State-of-the-art fluorescence imaging of organized biochemical activities at the molecular, cellular and tissue levels.

High Content Microscopy

This instrument is equipped with objectives ranging from 1x to 100x, 0.05 to 0.95 NA for air and 1.4 NA for oil, capturing a variety of cellular and intra-cellular events and is capable of capturing > 10 million cells/hour in a low-resolution, whole-well, 3 color cell scoring application, or > 1 million cells/hour in a high resolution two-color assay for either compound or genetic screening applications.  A robotic fluidics handler allows kinetic manipulation of cell signaling pathways via the interactive addition of compounds.

Location: SDSU
Contact: Adam Hoppe

Multiphoton Microscope

The multiphoton microscope is outfitted with a 25X water dipping objective with a numerical aperture of 1.05, 2 mm working distance, and correction collar capable of capturing bright images from deep focal points with a relatively wide field of view.  The high scanning speed of this instrument enables capture of dynamic real time intravital imaging data in living organisms.  Frame rates of 30 fps can be achieved in 512 x 512 pixel fields with a maximum of 438 fps possible in narrower fields of 512 x 32 pixels.  This imaging system is equipped with two infrared wavelength femtosecond pulse lasers (InSight 680-1300 nm, MaiTai 690-1040 nm) enabling high powered multicolor imaging with minimal phototoxicity, photobleaching, or tissue damage.  The additional laser light stimulation SIM scanner supports simultaneous activation and read-out imaging from techniques such as uncaging, photoactivation, or FRAP.

Location: SDSU
Contact: Darci Fink, Sen Subramanian


Median optical section of a soybean root tip (left) and an emerging lateral root (right) expressing fluorescent sensor constructs to localize outputs from two major hormones auxin (green) and cytokinin (red).

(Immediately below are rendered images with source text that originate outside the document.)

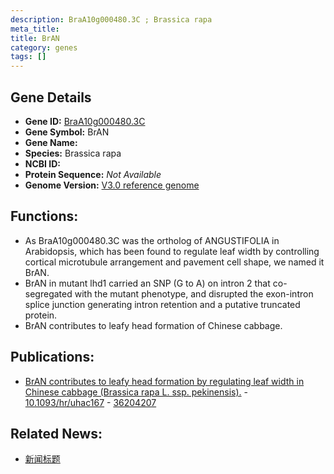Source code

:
 ```yaml
---
description: BraA10g000480.3C ; Brassica rapa
meta_title:
title: BrAN
category: genes
tags: []
---
```


## Gene Details
- **Gene ID:**	[BraA10g000480.3C](https://www.maizegdb.org/gene_center/gene/BraA10g000480.3C)
- **Gene Symbol:** BrAN
- **Gene Name:** 
- **Species:** Brassica rapa
- **NCBI ID:** [  ]()
- **Protein Sequence:** *Not Available*
- **Genome Version:** [V3.0 reference genome]()

## Functions:
   - As BraA10g000480.3C was the ortholog of ANGUSTIFOLIA in Arabidopsis, which has been found to regulate leaf width by controlling cortical microtubule arrangement and pavement cell shape, we named it BrAN.
   - BrAN in mutant lhd1 carried an SNP (G to A) on intron 2 that co-segregated with the mutant phenotype, and disrupted the exon-intron splice junction generating intron retention and a putative truncated protein.
   - BrAN contributes to leafy head formation of Chinese cabbage.

## Publications:
   - [BrAN contributes to leafy head formation by regulating leaf width in Chinese cabbage (Brassica rapa L. ssp. pekinensis).]( https://academic.oup.com/hr/article/doi/10.1093/hr/uhac167/6650855?login=false ) - [10.1093/hr/uhac167]( https://academic.oup.com/hr/article/doi/10.1093/hr/uhac167/6650855?login=false ) - [36204207](https://pubmed.ncbi.nlm.nih.gov/36204207/)

## Related News:
   - [新闻标题](https://mp.weixin.qq.com/s?__biz=MzIyOTY2NDYyNQ==&mid=2247548675&idx=5&sn=35ec5189cbb33d0265fd215461a178e6&chksm=e8bd4d1ddfcac40b42d9360f2b3aa553502706d380101509de9f811d92ca23bf690f06d76048&scene=27#wechat_redirect)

Atomic Force Microscopy (AFM) and Photo-Activated Localization Microscopy (PALM)

Capable of resolutions nearing 10 nm in three dimensions, PALM and its variations provide unprecedented access to the subcellular organization of molecular complexes. Dr. Steve Smith has recently assembled and tested a PALM imaging system at SDSMT. Dr. Smith and new faculty hires will work to develop new infrastructure for integrated PALM & AFM and other techniques for nanoscale microscopy in the BioSNTR

Location: SDSMT
Contact: Steve Smith


(a) Composite fluorescence image of an unroofed SKMEL cell, composing of cyan fluorescence from Tq2-tagged clathrins and green fluorescence from F-actin filaments immunolabeled with green phalloidin antibodies; (b) composite AFM image comprising of eight individual 10 µm ×10 µm AFM images, and (c) overlaid of fluorescence-AFM images.

High-Resolution Transmission Electron Microscopy (HR-TEM)

To complement the superresolution fluorescence methods proposed here, the High-Resolution Transmission Electron Microscopy (HR-TEM) laboratory at SDSMT is equipped to accommodate biological samples. This facility is managed by Dr. S. P. Ahrenkiel, who has decades of experience in HR-TEM, including experience in cryo-micro sectioning of biological samples, tomographic imaging and 3D image reconstruction.

Location: SDSMT
Contact: Phil Ahrenkiel



Lattice Light Sheet Microscope

The lattice light-sheet microscope is a refinement on the idea of selective-plane illumination microscopy (SPIM), where sample excitation is a thin sheet of light, sectioning the sample and reducing background fluorescence, photo-bleaching, and photo-toxicity.  Sampling frame rates are dramatically improved by widefield imaging of the illuminated plane with the detection objective oriented normal to the excitation plane.This instrument will enable acquisition of spatiotemporal information in living cells not possible on any existing microscope systems and will play an important role in accessing information about molecular organization and dynamics.

Location: SDSMT
Contact: Robert Anderson

Lattice Light Sheet

(A) Lattice light-sheet microscope with control rack (background), (B) LLSM without enclosure, (C) laser combiner without enclosure.